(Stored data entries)
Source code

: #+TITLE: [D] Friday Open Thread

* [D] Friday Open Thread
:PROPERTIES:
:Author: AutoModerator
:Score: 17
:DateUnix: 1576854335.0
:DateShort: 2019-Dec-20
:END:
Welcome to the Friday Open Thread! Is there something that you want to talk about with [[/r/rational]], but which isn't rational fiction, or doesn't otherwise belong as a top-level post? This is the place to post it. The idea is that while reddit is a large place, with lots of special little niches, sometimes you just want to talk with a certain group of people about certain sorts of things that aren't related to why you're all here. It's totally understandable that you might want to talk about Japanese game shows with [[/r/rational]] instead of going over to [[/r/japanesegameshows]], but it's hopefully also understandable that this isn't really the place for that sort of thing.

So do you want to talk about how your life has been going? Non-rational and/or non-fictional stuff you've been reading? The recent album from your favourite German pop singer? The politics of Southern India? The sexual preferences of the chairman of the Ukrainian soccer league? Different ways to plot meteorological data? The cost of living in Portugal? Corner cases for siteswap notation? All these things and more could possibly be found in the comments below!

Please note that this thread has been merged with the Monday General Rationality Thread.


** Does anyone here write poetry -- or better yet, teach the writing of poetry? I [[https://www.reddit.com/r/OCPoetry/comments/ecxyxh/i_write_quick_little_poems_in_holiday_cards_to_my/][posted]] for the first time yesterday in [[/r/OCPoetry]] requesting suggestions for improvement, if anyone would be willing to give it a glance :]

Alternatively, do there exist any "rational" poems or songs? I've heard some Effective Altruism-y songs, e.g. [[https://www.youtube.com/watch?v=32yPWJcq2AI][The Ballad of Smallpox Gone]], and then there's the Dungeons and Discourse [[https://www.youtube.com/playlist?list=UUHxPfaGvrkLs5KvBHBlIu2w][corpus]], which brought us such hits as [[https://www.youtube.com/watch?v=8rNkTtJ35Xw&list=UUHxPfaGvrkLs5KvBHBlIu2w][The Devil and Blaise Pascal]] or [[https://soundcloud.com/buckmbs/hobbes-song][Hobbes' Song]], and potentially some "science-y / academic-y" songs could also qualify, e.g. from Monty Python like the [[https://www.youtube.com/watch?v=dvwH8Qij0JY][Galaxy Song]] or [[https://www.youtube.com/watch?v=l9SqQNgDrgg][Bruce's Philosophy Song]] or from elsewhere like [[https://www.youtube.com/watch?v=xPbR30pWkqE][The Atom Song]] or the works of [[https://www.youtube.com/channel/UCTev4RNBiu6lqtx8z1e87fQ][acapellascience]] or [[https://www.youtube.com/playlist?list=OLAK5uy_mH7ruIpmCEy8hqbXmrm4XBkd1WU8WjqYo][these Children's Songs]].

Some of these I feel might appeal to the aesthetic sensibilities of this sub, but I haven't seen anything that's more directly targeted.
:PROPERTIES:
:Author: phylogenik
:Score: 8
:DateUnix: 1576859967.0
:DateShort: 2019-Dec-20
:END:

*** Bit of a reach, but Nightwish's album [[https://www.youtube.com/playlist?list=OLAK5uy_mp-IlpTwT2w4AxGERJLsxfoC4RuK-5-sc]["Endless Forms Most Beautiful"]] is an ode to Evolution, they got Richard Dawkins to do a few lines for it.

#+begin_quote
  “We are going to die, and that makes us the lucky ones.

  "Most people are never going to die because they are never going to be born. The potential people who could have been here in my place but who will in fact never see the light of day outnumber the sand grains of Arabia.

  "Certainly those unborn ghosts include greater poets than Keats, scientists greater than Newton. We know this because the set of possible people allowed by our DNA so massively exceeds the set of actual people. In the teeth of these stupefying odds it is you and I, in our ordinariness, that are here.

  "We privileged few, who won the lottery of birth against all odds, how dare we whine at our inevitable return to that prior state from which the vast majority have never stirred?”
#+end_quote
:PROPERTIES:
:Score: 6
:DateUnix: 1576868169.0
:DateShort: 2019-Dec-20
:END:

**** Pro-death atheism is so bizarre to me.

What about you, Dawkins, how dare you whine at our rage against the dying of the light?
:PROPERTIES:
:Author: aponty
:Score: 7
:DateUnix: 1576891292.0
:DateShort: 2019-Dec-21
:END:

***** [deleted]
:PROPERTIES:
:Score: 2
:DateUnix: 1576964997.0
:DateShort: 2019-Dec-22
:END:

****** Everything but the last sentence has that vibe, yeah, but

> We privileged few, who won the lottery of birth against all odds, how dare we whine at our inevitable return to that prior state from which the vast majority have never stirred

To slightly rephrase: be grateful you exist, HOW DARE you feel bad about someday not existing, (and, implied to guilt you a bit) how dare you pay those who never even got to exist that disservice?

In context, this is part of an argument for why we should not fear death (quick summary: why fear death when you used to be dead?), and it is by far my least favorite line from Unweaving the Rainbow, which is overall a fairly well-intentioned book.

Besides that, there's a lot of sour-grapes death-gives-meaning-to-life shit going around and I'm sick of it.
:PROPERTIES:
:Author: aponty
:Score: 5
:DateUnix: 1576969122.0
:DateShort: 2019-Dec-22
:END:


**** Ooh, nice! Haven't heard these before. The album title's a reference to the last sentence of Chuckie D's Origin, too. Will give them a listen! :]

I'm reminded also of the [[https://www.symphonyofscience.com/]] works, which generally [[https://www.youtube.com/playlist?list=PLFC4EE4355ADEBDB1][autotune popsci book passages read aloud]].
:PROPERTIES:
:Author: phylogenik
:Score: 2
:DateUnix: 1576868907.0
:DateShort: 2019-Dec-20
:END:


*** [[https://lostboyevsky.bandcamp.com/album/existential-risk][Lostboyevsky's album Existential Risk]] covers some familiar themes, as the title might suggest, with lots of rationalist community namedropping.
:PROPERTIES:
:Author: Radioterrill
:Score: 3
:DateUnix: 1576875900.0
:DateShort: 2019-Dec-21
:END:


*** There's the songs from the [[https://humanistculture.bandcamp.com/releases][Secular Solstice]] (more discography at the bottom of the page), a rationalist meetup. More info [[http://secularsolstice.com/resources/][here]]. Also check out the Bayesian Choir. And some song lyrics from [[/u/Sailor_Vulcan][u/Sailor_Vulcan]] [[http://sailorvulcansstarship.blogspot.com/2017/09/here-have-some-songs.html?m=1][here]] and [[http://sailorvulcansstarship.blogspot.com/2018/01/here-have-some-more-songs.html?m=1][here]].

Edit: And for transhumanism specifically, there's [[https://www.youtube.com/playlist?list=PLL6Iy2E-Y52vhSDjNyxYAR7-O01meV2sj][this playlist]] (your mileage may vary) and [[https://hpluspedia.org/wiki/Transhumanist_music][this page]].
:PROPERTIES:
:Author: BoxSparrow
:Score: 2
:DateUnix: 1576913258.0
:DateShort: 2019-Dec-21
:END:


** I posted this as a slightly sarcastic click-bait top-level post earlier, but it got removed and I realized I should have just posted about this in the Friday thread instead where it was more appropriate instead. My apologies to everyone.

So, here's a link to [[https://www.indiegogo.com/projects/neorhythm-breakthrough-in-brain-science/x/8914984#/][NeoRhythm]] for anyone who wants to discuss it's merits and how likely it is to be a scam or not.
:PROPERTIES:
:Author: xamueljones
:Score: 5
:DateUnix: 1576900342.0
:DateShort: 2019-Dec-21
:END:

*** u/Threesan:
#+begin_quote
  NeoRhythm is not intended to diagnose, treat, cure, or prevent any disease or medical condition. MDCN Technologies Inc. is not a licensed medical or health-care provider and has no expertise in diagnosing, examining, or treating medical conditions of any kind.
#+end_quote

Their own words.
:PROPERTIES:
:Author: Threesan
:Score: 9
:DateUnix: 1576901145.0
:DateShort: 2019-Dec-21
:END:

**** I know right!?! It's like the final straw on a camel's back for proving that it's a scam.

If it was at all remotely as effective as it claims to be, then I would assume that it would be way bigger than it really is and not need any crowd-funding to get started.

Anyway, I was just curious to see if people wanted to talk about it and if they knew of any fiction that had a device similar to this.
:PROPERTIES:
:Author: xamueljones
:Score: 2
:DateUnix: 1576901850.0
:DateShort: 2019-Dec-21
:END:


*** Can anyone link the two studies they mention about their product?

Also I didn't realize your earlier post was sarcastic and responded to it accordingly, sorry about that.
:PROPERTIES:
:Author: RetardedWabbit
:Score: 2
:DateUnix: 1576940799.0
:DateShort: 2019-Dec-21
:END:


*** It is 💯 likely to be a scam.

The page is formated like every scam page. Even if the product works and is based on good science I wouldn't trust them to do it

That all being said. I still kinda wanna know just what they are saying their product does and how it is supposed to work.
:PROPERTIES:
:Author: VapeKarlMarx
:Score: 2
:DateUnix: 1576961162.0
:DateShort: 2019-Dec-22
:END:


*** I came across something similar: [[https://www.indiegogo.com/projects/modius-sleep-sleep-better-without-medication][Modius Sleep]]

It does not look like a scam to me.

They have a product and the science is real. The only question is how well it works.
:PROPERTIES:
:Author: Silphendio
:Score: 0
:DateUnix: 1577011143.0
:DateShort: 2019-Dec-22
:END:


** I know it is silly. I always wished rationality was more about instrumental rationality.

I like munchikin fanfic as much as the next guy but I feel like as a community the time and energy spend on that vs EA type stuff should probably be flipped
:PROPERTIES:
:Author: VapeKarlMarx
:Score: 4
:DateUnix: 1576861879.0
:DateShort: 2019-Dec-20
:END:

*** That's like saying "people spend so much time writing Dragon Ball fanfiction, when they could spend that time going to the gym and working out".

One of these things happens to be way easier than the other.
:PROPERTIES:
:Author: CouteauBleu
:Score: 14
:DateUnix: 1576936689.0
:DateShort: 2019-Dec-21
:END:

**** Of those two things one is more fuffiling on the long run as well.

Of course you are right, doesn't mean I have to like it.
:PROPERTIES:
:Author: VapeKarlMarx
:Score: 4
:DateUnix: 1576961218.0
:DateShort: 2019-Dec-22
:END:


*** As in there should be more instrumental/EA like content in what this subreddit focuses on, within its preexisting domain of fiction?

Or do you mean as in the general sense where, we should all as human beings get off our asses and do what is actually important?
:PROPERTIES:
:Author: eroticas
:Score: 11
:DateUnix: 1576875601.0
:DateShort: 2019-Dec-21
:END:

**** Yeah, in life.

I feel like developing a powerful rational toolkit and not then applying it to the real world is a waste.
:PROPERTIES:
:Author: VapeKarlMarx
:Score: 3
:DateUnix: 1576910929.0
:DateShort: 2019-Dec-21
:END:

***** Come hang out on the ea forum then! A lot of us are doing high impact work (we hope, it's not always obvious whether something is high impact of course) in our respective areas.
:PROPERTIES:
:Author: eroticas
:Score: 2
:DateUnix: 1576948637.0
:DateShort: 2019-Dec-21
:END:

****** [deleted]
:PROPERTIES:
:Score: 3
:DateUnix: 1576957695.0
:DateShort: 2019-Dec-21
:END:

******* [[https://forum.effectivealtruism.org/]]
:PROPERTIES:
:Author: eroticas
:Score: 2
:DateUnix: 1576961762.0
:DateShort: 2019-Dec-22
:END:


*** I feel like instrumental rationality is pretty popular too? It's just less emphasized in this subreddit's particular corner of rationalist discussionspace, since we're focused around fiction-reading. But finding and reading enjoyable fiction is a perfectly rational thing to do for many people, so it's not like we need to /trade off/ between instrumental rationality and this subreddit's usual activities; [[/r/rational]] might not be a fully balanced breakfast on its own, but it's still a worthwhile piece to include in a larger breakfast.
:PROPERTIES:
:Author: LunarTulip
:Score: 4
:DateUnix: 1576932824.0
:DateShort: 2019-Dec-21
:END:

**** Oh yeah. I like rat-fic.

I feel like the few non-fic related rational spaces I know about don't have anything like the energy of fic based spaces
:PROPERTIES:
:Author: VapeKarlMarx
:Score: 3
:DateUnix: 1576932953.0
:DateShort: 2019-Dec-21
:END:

--- About this task ---
Could you work out how many lines in the records include "return"? Answer with the number only.

--- Result ---
2